Van Jones Teams with Marvel Stars in VR Series that Puts You Inside Sexual Harassment, Racial Profiling Situations

Amy Sussman/Getty Images/Noam Galai/Getty Images for Global Citizen
Amy Sussman/Getty Images/Noam Galai/Getty Images for Global Citizen

After teaming with Black Panther star Winston Duke to put people in a virtual reality police traffic stop scenario, former Obama special advisor Van Jones is teaming with Marvel movie star Brie Larson for a sexual harassment episode of his virtual reality film series, The Messy Truth.

Jones’ first VR project, starring Black Panther player Winston Duke, put viewers virtually in the place of a small boy sitting in the front seat of a car as his father (Duke) is pulled over, racially profiled, and harassed by a white police officer. The episode won the Advanced Imaging Society’s Social Justice Lumiere Award last year. It also won an Emmy award for Outstanding Innovation in Interactive Media. Jones also showcased the police profiling VR simulation at the Conservative Political Action Committee conference.
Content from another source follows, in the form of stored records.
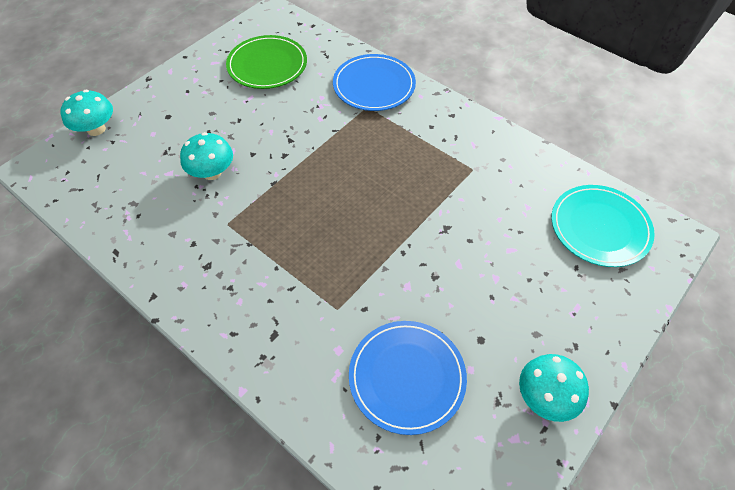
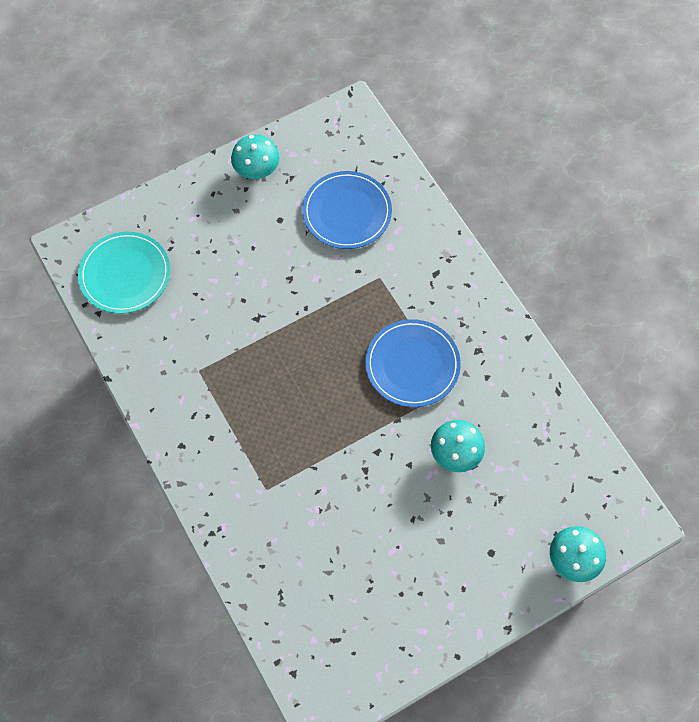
camera: 160 degrees left, 10 degrees up
(267, 65) = (358, 601): green plate -> none
(374, 85) = (245, 520): blue plate -> blue plate (412, 365)

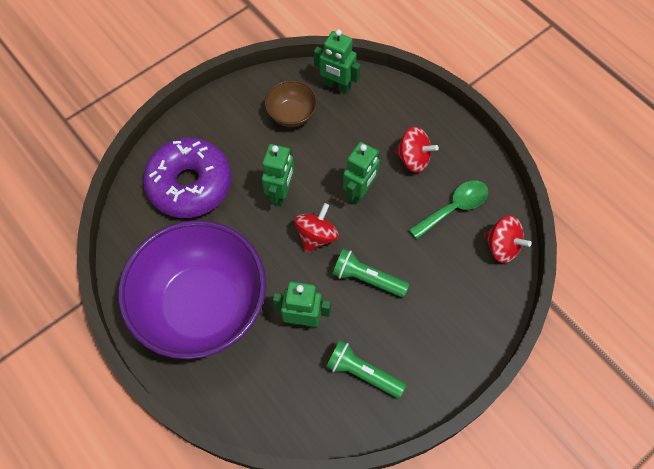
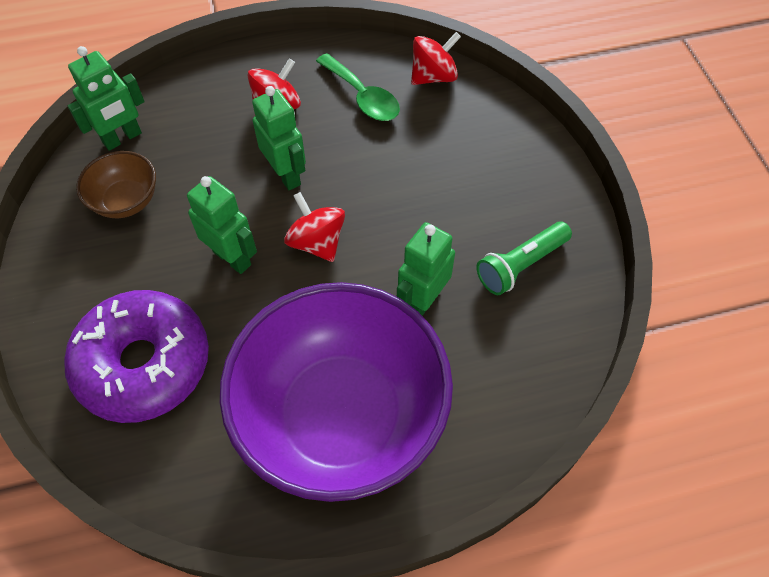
camera: 65 degrees left, 5 degrees down
(367, 278) = (403, 213): green flashlight -> none
(454, 208) = (362, 97): green spoon -> green spoon turned 150 degrees clockwise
“Getting the Emmy nomination was a trip because we’re so scrappy,” Jones said of the small budget project. “For it to get that kind of acknowledgment is just amazing,” he added.

The next project will put viewers in a small restaurant as they watch Captain Marvel star Brie Larson portray a waitress who becomes a victim of sexual harassment.

Watch below: 

The Messy Truth director, Elijah Allan-Blitz, insisted that the film experience “could just change the world” because it puts viewers in the film via the VR headsets they wear to watch it. Allan-Blitz and Jones call the system an “empathy machine” because it can make the experience more intimate.

“When Elijah and I first spoke, it was, I think our first ever conversation was about empathy. And I realized that I could take what I was already doing a step further with this project,” Larson said of her role in Jones’ VR film. “I make movies to be an empathy machine. I believe that when you’re sitting in a theater, it doesn’t matter how many friends or family members you’re with, you are alone, and you become one with whoever it is you’re watching, and I’ve found it to be a true marker when films are getting watched, when they’re successful when they’re being talked about.”

Despite the ideologically charged topics, Jones insists that his VR film series is not propaganda.

As Yahoo rationalized this way, “The goal of this particular project and this specific use of media, says Jones, is not to tell someone how to feel or think, or to sensationalize an event, but instead to allow an individual to experience a scenario themselves in order to reveal an authentic and empathetic response.”

“The truth has a way of uniting people,” Jones said.